Submitted March 4, 2009
Accepted June 22, 2009
Endothelial cell protein C receptor cellular localization and trafficking
Ramesh C. Nayak, Prosenjit Sen, Samit Ghosh, Ramakrishnan Gopalakrishnan, Charles T. Esmon, Usha R. Pendurthi, and L. Vijaya Mohan Rao*
Center for Biomedical Research, The University of Texas Health Science Center at Tyler, Tyler, TX, United States
Cardiovascular Research Program, Oklahoma Medical Research Foundation, and Howard Hughes Medical Institute, Oklahoma City, OK, United States
* Corresponding author; email: vijay.rao{at}uthct.edu.

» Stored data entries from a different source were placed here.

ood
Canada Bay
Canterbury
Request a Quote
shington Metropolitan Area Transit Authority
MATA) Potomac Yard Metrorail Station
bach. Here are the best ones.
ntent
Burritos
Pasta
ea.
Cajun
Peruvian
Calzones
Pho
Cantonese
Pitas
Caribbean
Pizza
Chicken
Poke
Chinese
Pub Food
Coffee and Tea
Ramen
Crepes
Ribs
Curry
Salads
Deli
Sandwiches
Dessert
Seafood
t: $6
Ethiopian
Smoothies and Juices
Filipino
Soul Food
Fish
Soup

Although the binding of endothelial cell protein C receptor (EPCR) to its ligands is well characterized at the biochemical level, it remains unclear how EPCR interaction with its ligands at the cell surface impacts its cellular trafficking. In the present study, we characterized the cellular localization and trafficking of EPCR in endothelial cells and a heterologus expression system. Immunofluorescence confocal microscopy studies revealed that a majority of EPCR is localized on the cell surface in membrane microdomains that are positive for caveolin-1. A small fraction of EPCR is also localized intracellularly in the recycling compartment. FVIIa or APC binding to EPCR promoted the internalization of EPCR. EPCR and EPCR-bound ligands were endocytosed rapidly via dynamin- and caveolar-dependent pathway. The endocytosed receptor-ligand complexes were accumulated in a recycling compartment before being targeted back to the cell surface. EPCR-mediated FVIIa endocytosis/recycling also resulted in transport of FVIIa from the apical to the basal side. In vivo studies in mice showed that blockade of EPCR with EPCR blocking antibodies impaired the early phase of FVIIa clearance. Overall our results show that FVIIa or APC binding to EPCR promotes EPCR endocytosis via the dynamin-dependent caveolar pathway, and EPCR-mediated endocytosis may facilitate the transcytosis of FVIIa and its clearance from the circulation.